Southern Education Foundation (SEF)
- Formation: 1937
- Founder: Merged from Peabody Education Fund, John F. Slater Fund, Negro Rural School Fund, and Virginia Randolph Fund
- Type: Not-for-profit foundation
- Focus: Promotion of quality education for disadvantaged students
- Region served: Alabama, Arkansas, Florida, Georgia, Kentucky, Louisiana, Maryland, Mississippi, North Carolina, Oklahoma, South Carolina, Tennessee, Texas, Virginia, West Virginia
- Website: Official Website

= Southern Education Foundation =

The Southern Education Foundation (SEF) is a not-for-profit foundation created in 1937 from four different funds — the Peabody Education Fund, the John F. Slater Fund, the Negro Rural School Fund, and the Virginia Randolph Fund.

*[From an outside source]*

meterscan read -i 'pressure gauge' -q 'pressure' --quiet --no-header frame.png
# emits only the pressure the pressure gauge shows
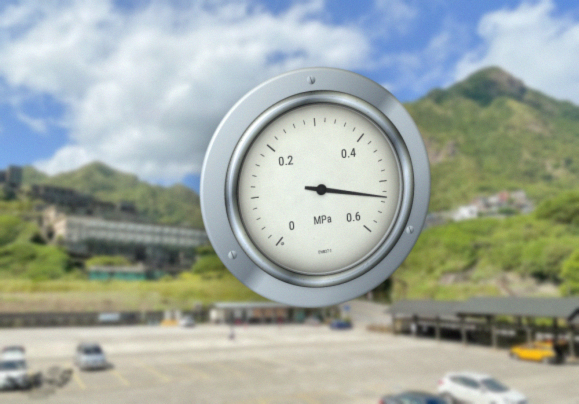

Their main goal is to promote quality education for traditionally disadvantaged students, including the poor and African Americans. SEF provides research, policy analysis and programming in Alabama, Arkansas, Florida, Georgia, Kentucky, Louisiana, Maryland, Mississippi, North Carolina, Oklahoma, South Carolina, Tennessee, Texas, Virginia, and West Virginia. Raymond C. Pierce is the current president.

The phrase "Southern Education Foundation: Since 1867" refers to the Foundation's evolution from the Peabody Education Fund. Founded of necessity due to damage caused largely by the American Civil War, the Peabody Education Fund was established by George Peabody in 1867 for the purpose of promoting "intellectual, moral, and industrial education in the most destitute portion of the Southern States."